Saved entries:
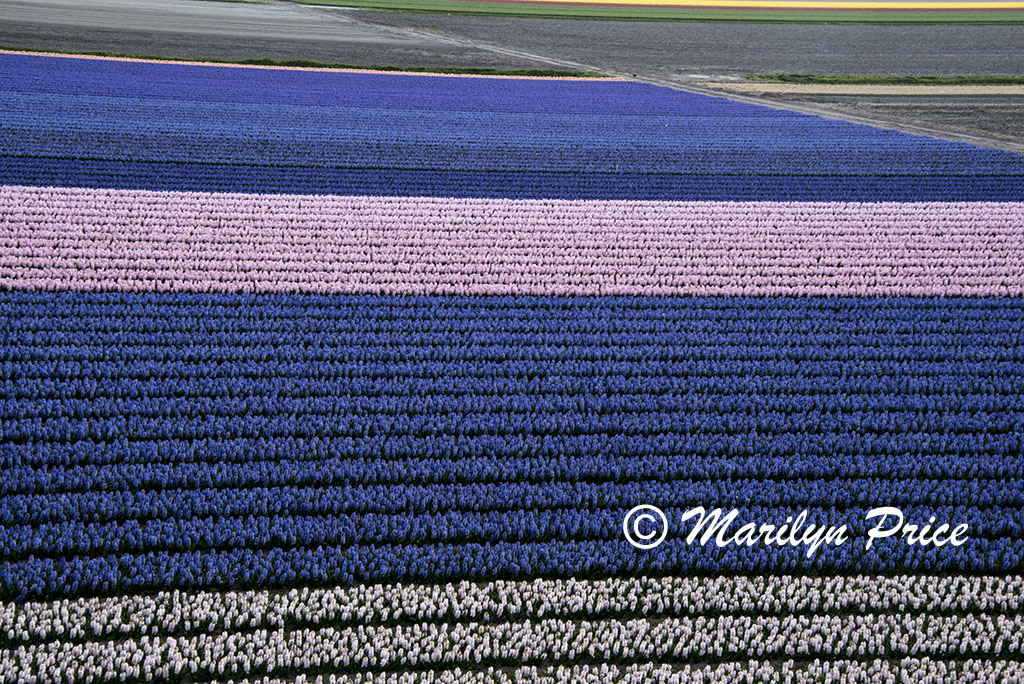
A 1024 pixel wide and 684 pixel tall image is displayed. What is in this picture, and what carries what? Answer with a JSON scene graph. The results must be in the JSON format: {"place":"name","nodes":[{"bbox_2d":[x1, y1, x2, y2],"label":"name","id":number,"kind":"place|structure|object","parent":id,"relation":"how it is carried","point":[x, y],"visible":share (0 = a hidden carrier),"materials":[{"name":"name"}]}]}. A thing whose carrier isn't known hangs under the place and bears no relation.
{"place":"outdoors","nodes":[
{"label":"outdoors","id":0,"kind":"place"},
{"bbox_2d":[0,1,545,70],"label":"plowed field","id":1,"kind":"structure","parent":0,"point":[39,42],"materials":[{"name":"grey soil"}]},
{"bbox_2d":[1,53,789,116],"label":"purple field","id":2,"kind":"structure","parent":0,"point":[626,88],"materials":[{"name":"purple plant"}]},
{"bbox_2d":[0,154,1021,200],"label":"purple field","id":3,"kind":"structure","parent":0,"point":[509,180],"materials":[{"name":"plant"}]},
{"bbox_2d":[0,288,1022,596],"label":"flower field","id":4,"kind":"structure","parent":0,"point":[31,304],"materials":[{"name":"blue plant"}]},
{"bbox_2d":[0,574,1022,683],"label":"field","id":5,"kind":"structure","parent":0,"point":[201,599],"materials":[{"name":"plant"}]},
{"bbox_2d":[2,91,1021,193],"label":"purple field","id":6,"kind":"structure","parent":0,"point":[39,122],"materials":[{"name":"plant"}]},
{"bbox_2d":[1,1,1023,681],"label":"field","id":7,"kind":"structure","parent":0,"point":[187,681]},
{"bbox_2d":[1,189,1023,296],"label":"pink flower bed","id":8,"kind":"object","parent":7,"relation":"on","point":[992,238],"visible":0.89,"materials":[{"name":"pink plant"}]},
{"bbox_2d":[266,1,1023,152],"label":"dirt road","id":9,"kind":"structure","parent":0,"point":[816,110],"materials":[{"name":"grey soil"}]},
{"bbox_2d":[293,1,1023,24],"label":"green field","id":10,"kind":"structure","parent":0,"point":[826,16],"materials":[{"name":"green plant"}]},
{"bbox_2d":[352,10,1023,76],"label":"plowed field","id":11,"kind":"structure","parent":0,"point":[780,66],"materials":[{"name":"grey soil"}]},
{"bbox_2d":[462,0,1023,14],"label":"flower field","id":12,"kind":"structure","parent":0,"point":[668,0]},
{"bbox_2d":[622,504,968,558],"label":"watermark","id":13,"kind":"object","parent":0,"point":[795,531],"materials":[{"name":"white"}]},
{"bbox_2d":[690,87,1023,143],"label":"bare soil","id":14,"kind":"structure","parent":0,"point":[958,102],"materials":[{"name":"brown"}]},
{"bbox_2d":[693,83,1023,94],"label":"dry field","id":15,"kind":"structure","parent":0,"point":[922,86],"materials":[{"name":"beige soil"}]},
{"label":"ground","id":16,"kind":"structure","parent":0},
{"bbox_2d":[0,48,612,77],"label":"grass strip","id":17,"kind":"object","parent":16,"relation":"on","point":[269,60],"visible":0.55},
{"bbox_2d":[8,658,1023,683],"label":"flower bed","id":18,"kind":"object","parent":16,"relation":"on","point":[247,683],"visible":0.96,"materials":[{"name":"plant"}]},
{"bbox_2d":[741,73,1023,84],"label":"grass strip","id":19,"kind":"object","parent":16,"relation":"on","point":[932,78],"visible":0.77,"materials":[{"name":"green plant"}]}
]}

TASK ITEM:
In the answer, the data should reappear exactly, with no pictures.

TASK ANSWER:
A 1024 pixel wide and 684 pixel tall image is displayed. What is in this picture, and what carries what? Answer with a JSON scene graph. The results must be in the JSON format: {"place":"name","nodes":[{"bbox_2d":[x1, y1, x2, y2],"label":"name","id":number,"kind":"place|structure|object","parent":id,"relation":"how it is carried","point":[x, y],"visible":share (0 = a hidden carrier),"materials":[{"name":"name"}]}]}. A thing whose carrier isn't known hangs under the place and bears no relation.
{"place":"outdoors","nodes":[
{"label":"outdoors","id":0,"kind":"place"},
{"bbox_2d":[0,1,545,70],"label":"plowed field","id":1,"kind":"structure","parent":0,"point":[39,42],"materials":[{"name":"grey soil"}]},
{"bbox_2d":[1,53,789,116],"label":"purple field","id":2,"kind":"structure","parent":0,"point":[626,88],"materials":[{"name":"purple plant"}]},
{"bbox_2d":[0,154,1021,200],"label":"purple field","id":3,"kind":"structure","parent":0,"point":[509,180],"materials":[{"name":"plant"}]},
{"bbox_2d":[0,288,1022,596],"label":"flower field","id":4,"kind":"structure","parent":0,"point":[31,304],"materials":[{"name":"blue plant"}]},
{"bbox_2d":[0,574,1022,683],"label":"field","id":5,"kind":"structure","parent":0,"point":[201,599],"materials":[{"name":"plant"}]},
{"bbox_2d":[2,91,1021,193],"label":"purple field","id":6,"kind":"structure","parent":0,"point":[39,122],"materials":[{"name":"plant"}]},
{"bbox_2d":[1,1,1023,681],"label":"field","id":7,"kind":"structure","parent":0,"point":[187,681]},
{"bbox_2d":[1,189,1023,296],"label":"pink flower bed","id":8,"kind":"object","parent":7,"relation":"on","point":[992,238],"visible":0.89,"materials":[{"name":"pink plant"}]},
{"bbox_2d":[266,1,1023,152],"label":"dirt road","id":9,"kind":"structure","parent":0,"point":[816,110],"materials":[{"name":"grey soil"}]},
{"bbox_2d":[293,1,1023,24],"label":"green field","id":10,"kind":"structure","parent":0,"point":[826,16],"materials":[{"name":"green plant"}]},
{"bbox_2d":[352,10,1023,76],"label":"plowed field","id":11,"kind":"structure","parent":0,"point":[780,66],"materials":[{"name":"grey soil"}]},
{"bbox_2d":[462,0,1023,14],"label":"flower field","id":12,"kind":"structure","parent":0,"point":[668,0]},
{"bbox_2d":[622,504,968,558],"label":"watermark","id":13,"kind":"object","parent":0,"point":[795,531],"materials":[{"name":"white"}]},
{"bbox_2d":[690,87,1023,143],"label":"bare soil","id":14,"kind":"structure","parent":0,"point":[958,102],"materials":[{"name":"brown"}]},
{"bbox_2d":[693,83,1023,94],"label":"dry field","id":15,"kind":"structure","parent":0,"point":[922,86],"materials":[{"name":"beige soil"}]},
{"label":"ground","id":16,"kind":"structure","parent":0},
{"bbox_2d":[0,48,612,77],"label":"grass strip","id":17,"kind":"object","parent":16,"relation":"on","point":[269,60],"visible":0.55},
{"bbox_2d":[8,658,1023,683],"label":"flower bed","id":18,"kind":"object","parent":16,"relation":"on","point":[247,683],"visible":0.96,"materials":[{"name":"plant"}]},
{"bbox_2d":[741,73,1023,84],"label":"grass strip","id":19,"kind":"object","parent":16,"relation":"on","point":[932,78],"visible":0.77,"materials":[{"name":"green plant"}]}
]}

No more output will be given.